1. When a deprecated API call is detected, it's flagged in Upgrade Insights
2. Even after fixing the resource to use the current API version, the error persists in Upgrade Insights for up to 30 days (until the original audit log entry falls outside the rolling window)
3. This blocks automated cluster upgrades that rely on Upgrade Insights for validation, even though the actual resources are using supported API versions

Impact:

• Forces unnecessary use of --force flag in automated upgrades
• Reduces reliability of automation workflows
• Creates false positives that need manual verification
• Could lead to skipping important upgrade readiness checks due to reliance on --force

Are you currently working around this issue?

Currently, we have two suboptimal workarounds:

1. Wait 30 days after fixing deprecated APIs before attempting upgrades
2. Use the --force flag to bypass Upgrade Insights validation, which defeats the purpose of having the validation

Additional context

Proposed enhancement:
When Upgrade Insights detects a deprecated API usage from audit logs, it should:

1. Check the current state of the flagged resource
2. If the resource now uses a supported API version, remove the error from Upgrade Insights
3. Keep the historical audit log data for reference but don't block upgrades based on resolved issues

This would maintain the value of Upgrade Insights while eliminating false positives that currently force the use of --force flag or 30-day waiting periods.

Attachments

N/A

References

1. https://docs.aws.amazon.com/eks/latest/userguide/update-cluster.html#update-cluster-control-plane

[mikestef9]

This was an intentional (although debated) product decision. We decided the only foolproof way to safely detect deprecated API usage in Kubernetes is a rolling look back window through audit logs. Looking at resources inside the cluster (which tools like kube-no-trouble do) is not necessarily good enough, because K8s automatically converts resources in the cluster to newer API versions, and this would also not catch controllers running in the cluster calling deprecated APIs directly.

Take the example of a deployment system that deploys every 15 days or so.
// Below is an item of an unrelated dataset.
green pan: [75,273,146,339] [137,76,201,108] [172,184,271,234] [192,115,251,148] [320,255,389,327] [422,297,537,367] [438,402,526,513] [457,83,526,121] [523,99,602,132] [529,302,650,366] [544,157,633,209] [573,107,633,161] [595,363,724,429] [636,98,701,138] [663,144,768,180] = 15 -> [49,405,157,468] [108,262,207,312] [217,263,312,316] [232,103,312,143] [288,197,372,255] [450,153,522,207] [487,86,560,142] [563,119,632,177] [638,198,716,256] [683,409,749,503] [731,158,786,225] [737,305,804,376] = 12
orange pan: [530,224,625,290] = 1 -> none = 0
On day 2, you might think you have removed all usage of deprecated APIs. You upgrade the cluster. Then 13 days later your deployment system deploys and you get a hard failure. The biggest risk with deprecated API usage is not existing resources in the cluster (because K8s generally auto converts those resources to new API versions). It’s anything that gets deployed after the cluster is upgraded.

After this research and debate, we settled on 30 days as the sweet spot of the time window to look back on (FWIW other cloud providers with similar features have chosen the same window).
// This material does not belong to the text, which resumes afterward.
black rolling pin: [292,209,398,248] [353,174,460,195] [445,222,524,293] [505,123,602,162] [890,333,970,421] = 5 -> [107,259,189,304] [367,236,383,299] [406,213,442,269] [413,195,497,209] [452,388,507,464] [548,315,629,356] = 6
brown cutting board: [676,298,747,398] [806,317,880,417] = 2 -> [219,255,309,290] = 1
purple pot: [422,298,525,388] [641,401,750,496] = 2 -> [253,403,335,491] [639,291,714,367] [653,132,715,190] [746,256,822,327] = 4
A refresh API for upgrade insights would help with checks like addon compatibility, which can be known to be fixed right away. But this wouldn't help with deprecated API usage where we always look back 30 days. One of the use cases of the new force flag, is to upgrade when you are confident you have addressed deprecated API usage, but your cluster hasn't rolled out of our 30 day look back window.
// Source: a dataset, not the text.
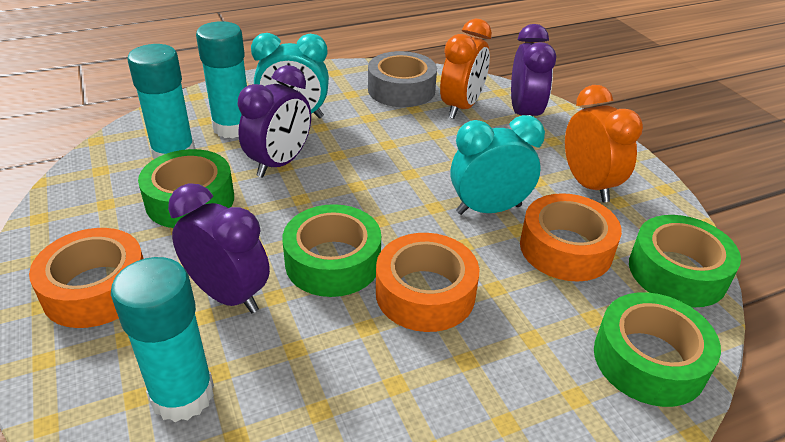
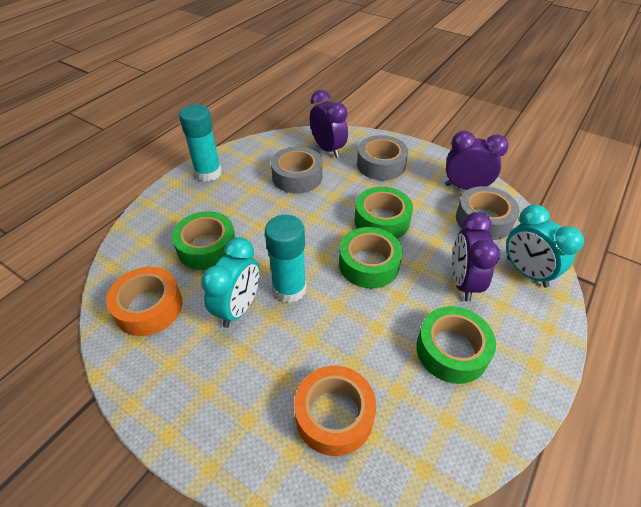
grey tape: [368,51,437,107] = 1 -> [271,146,323,193] [357,135,408,180] [456,186,519,240] = 3
orange clock: [440,19,492,119] [565,85,643,202] = 2 -> none = 0
orange tape: [29,228,144,328] [376,233,479,332] [520,193,622,281] = 3 -> [106,267,183,336] [294,366,376,456] = 2
turquoise glue stick: [111,257,214,422] [128,44,195,159] [196,21,247,138] = 3 -> [179,104,222,182] [265,215,307,303] = 2

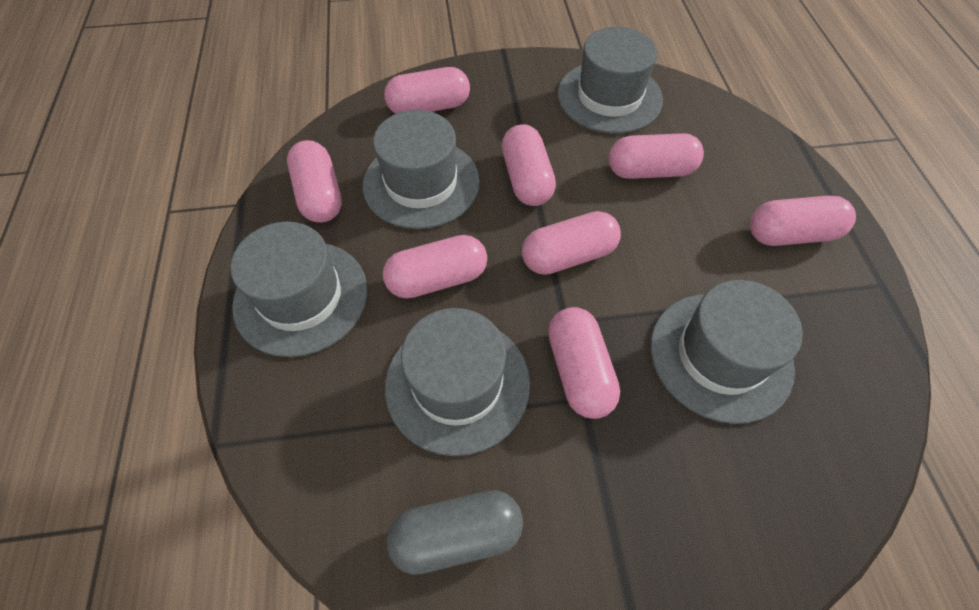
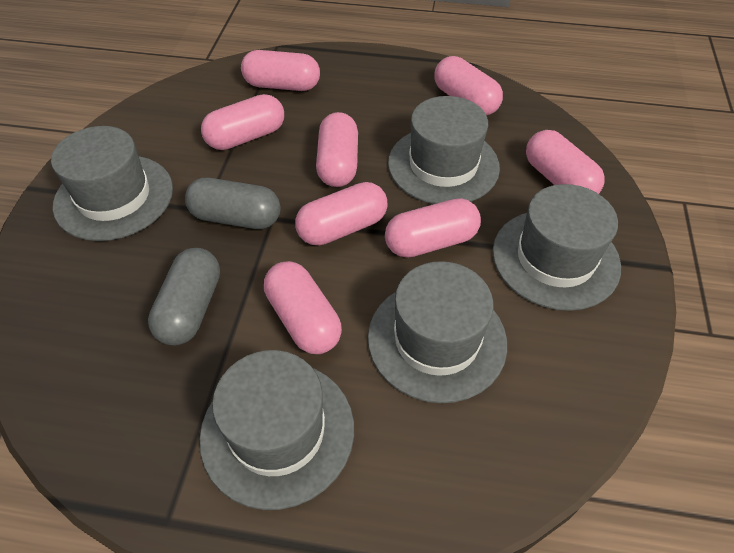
grey capsule: [387,490,523,575] = 1 -> [148,248,220,345] [185,178,280,229] = 2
Note that, the upgrade insights feature does surface the last time the deprecated API was called. So each day the upgrade insights refresh runs, that last request time should get an older and older timestamp if that deprecated API is no longer being used, giving you the confidence to upgrade even though the insight is still tagged as an ERROR status.

The only possible feature that could help here is allowing a user defined lookback window, instead of the hardcoded 30 day window. But setting this value to too low of a number runs the deployment use case risk explained above, and I'm not convinced it's control we want to give to users.

[toVersus]

However, some CD tools (e.g. Argo CD) dynamically retrieve available API resources within the cluster using the Discovery API and make API calls accordingly. GKE also has a feature that excludes clusters from automatic updates if they call deprecated APIs. In the past, this caused the issue when clusters stopped updating automatically. See argoproj/argo-cd#9786 (comment).

In the case of EKS, even if you try to update manually, the default behavior prevents updates if there are deprecated API calls in the cluster. The only way to eliminate deprecated API calls is to stop Argo CD, which is not acceptable. As a result, specifying the --force option becomes mandatory for clusters where such tools are used. While this feature might be useful for users who don’t have tools relying on the Discovery API, for some, it simply adds an additional required configuration for the cluster upgrade. I’m not making any specific requests, but I just want it to be understood that this doesn’t necessarily make cluster updates completely safe.